In recent years, as profits generated by the sports industry grew, the world also witnessed the explosion of the popularity of sports betting. In this passage, I will highlight some of the findings regarding the contributing aspects of technological advancements to the spread of sports gambling and its impact on the games as a whole.
Examining the Spread
Science, Technology, and Society (STS) examines how social, cultural, and political values influence and are influenced by scientific and technological developments. In this case, I aspire to discuss how technological developments lead to the growing culture of sports gambling.
The rising popularity of sports gambling is highly connected with the growing accessibility of the internet, as live broadcasts, and the integration of new media and sporting events, facilitates the maximum promotion and increase the influence of such events.
In the past, people could only bet at designated venues during specific business hours. With the growing prevalence of electronic communication devices, people can now participate in sports betting activities using mobile phones and the internet. Now, by using electronic devices, people are able to bet on online sites and break the boundaries of geographic location and time, making it possible for people to participate in betting activities anytime and anywhere. The popularity of sports betting in general also has a lot to do with television stations broadcasting sports programs from all over the world on a daily basis, and the reports on various sports, making betting enthusiasts interested in some of the more obscure betting events. In this way the internet and technology facilitated the spread of sports gambling, as a growing number of participants of a wide range of ages began to engage in this activity, increasing the revenue of the sports gambling industry.
Along with the growing accessibility of these events online, collaboration in the form of commercials between sporting events and online betting sites is also a key that prompted the spread of sports betting. When turning on any live sporting event, very often one would see an abundance of ads for online betting sites during commercial breaks. For example, the popular sports betting site DraftKings has prominent television ads that appear while watching any of the big four U.S. sports.

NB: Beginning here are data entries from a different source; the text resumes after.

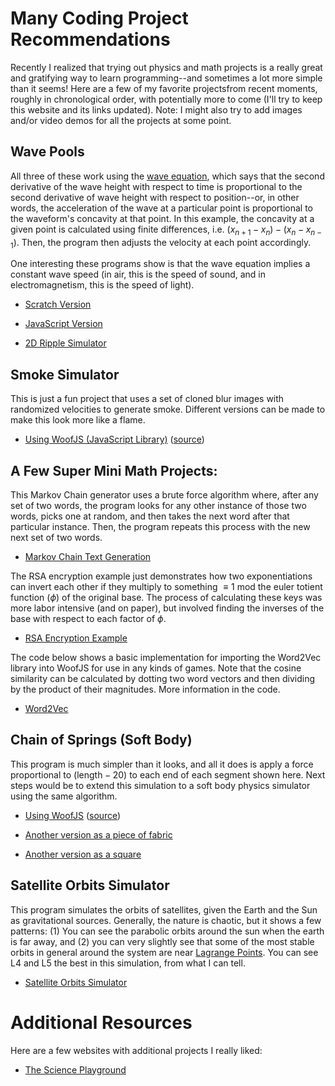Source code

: # Many Coding Project Recommendations

Recently I realized that trying out physics and math projects is a really great and gratifying way to learn programming--and sometimes a lot more simple than it seems! Here are a few of my favorite projectsfrom recent moments, roughly in chronological order, with potentially more to come (I'll try to keep this website and its links updated). Note: I might also try to add images and/or video
demos for all the projects at some point. 

## Wave Pools

All three of these work using the [wave equation](https://www.feynmanlectures.caltech.edu/I_47.html), which says that the second derivative of the wave height with respect to time is proportional to the second derivative of wave height with respect to position--or, in other words, the acceleration of the wave at a particular point is proportional to the waveform's concavity at that point. In this example, the concavity at a given point is calculated using finite differences, i.e. $(x_{n+1} - x_n) - (x_n - x_{n-1})$. Then, the program then adjusts the velocity at each point accordingly. 

One interesting these programs show is that the wave equation implies a constant wave speed (in air, this is the speed of sound, and in electromagnetism, this is the speed of light). 

- [Scratch Version](https://scratch.mit.edu/projects/1190895952/)

- [JavaScript Version](https://output.jsbin.com/vopeyir/2)

- [2D Ripple Simulator](https://output.jsbin.com/lahemox)

## Smoke Simulator

This is just a fun project that uses a set of cloned blur images with randomized velocities to generate smoke. Different versions can be made to make this look more like a flame. 

- [Using WoofJS (JavaScript Library)](https://woofjs.com/full.html#drawkira) ([source](https://woofjs.com/create.html#drawkira))

## A Few Super Mini Math Projects: 

This Markov Chain generator uses a brute force algorithm where, after any set of two words, the program looks for any other instance of those two words, picks one at random, and then takes the next word after that particular instance. Then, the program repeats this process with the new next set of two words. 

- [Markov Chain Text Generation](https://trinket.io/library/trinkets/ca8aed434407)

The RSA encryption example just demonstrates how two exponentiations can invert each other if they multiply to something $\equiv 1$ mod the euler totient function ($\phi$) of the original base. The process of calculating these keys was more labor intensive (and on paper), but involved finding the inverses of the base with respect to each factor of $\phi$.

- [RSA Encryption Example](https://trinket.io/library/trinkets/2f7ee49b860c)

The code below shows a basic implementation for importing the Word2Vec library into WoofJS for use in any kinds of games. Note that the cosine similarity can be calculated by dotting two word vectors and then dividing by the product of their magnitudes. More information in the code. 

- [Word2Vec](https://woofjs.com/create.html#word2vec) 

## Chain of Springs (Soft Body)

This program is much simpler than it looks, and all it does is apply a force proportional to $(\text{length}-20)$ to each end of each segment shown here. Next steps would be to extend this simulation to a soft body physics simulator using the same algorithm. 

- [Using WoofJS](https://woofjs.com/full.html#soft-body) ([source](https://woofjs.com/create.html#soft-body))

- [Another version as a piece of fabric](https://woofjs.com/create.html#soft-square)

- [Another version as a square](https://woofjs.com/create.html#soft-body-fabric)

## Satellite Orbits Simulator

This program simulates the orbits of satellites, given the Earth and the Sun as gravitational sources. Generally, the nature is chaotic, but it shows a few patterns: (1) You can see the parabolic orbits around the sun when the earth is far away, and (2) you can very slightly see that some of the most stable orbits in general around the system are near [Lagrange Points](https://science.nasa.gov/solar-system/resources/faq/what-are-lagrange-points/). You can see L4 and L5 the best in this simulation, from what I can tell. 

- [Satellite Orbits Simulator](https://woofjs.com/full.html#satellite-simulator)

# Additional Resources

Here are a few websites with additional projects I really liked: 
- [The Science Playground](https://thescienceplayground.com/)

Such collaboration between sporting events and online betting sites entices fans to bet on various aspects of the games that they are watching; it is the prevalence of these commercials that contribute to the spread of sports betting.
Impact on the Game
The sports betting industry brings in a substantial amount of revenue. The global legal sports betting turnover in 1998 was £163.3 billion and the number has increased to a shocking £331.5 billion by 2004. As all audiences have feared, the lucrative market of sports betting, especially the online sports betting business, has begun to draw the attention of criminals, resulting in unregulated sites, scams, and even corruption in the games.
Nowadays, sports-betting-related scams are generally related to scam websites. These websites tend to look enticing at first sight. You might be able to cash out and get your bonus back the first time, but once you place more bets with more money, the website would have numerous excuses to stop you from withdrawing the money. Moreover, personal information that has been entered on the fake website during the process could also be stolen.
As for the corruption in the games, they tend to involve bribing athletes for insider information or even for them to manipulate game scores. The Black Sox Scandal is one of the well-known examples of a betting conspiracy between players and gamblers, in which eight members of the Chicago White Sox were accused of being bribed in the 1919 World Series to intentionally lose games in exchange for money from a gambling syndicate.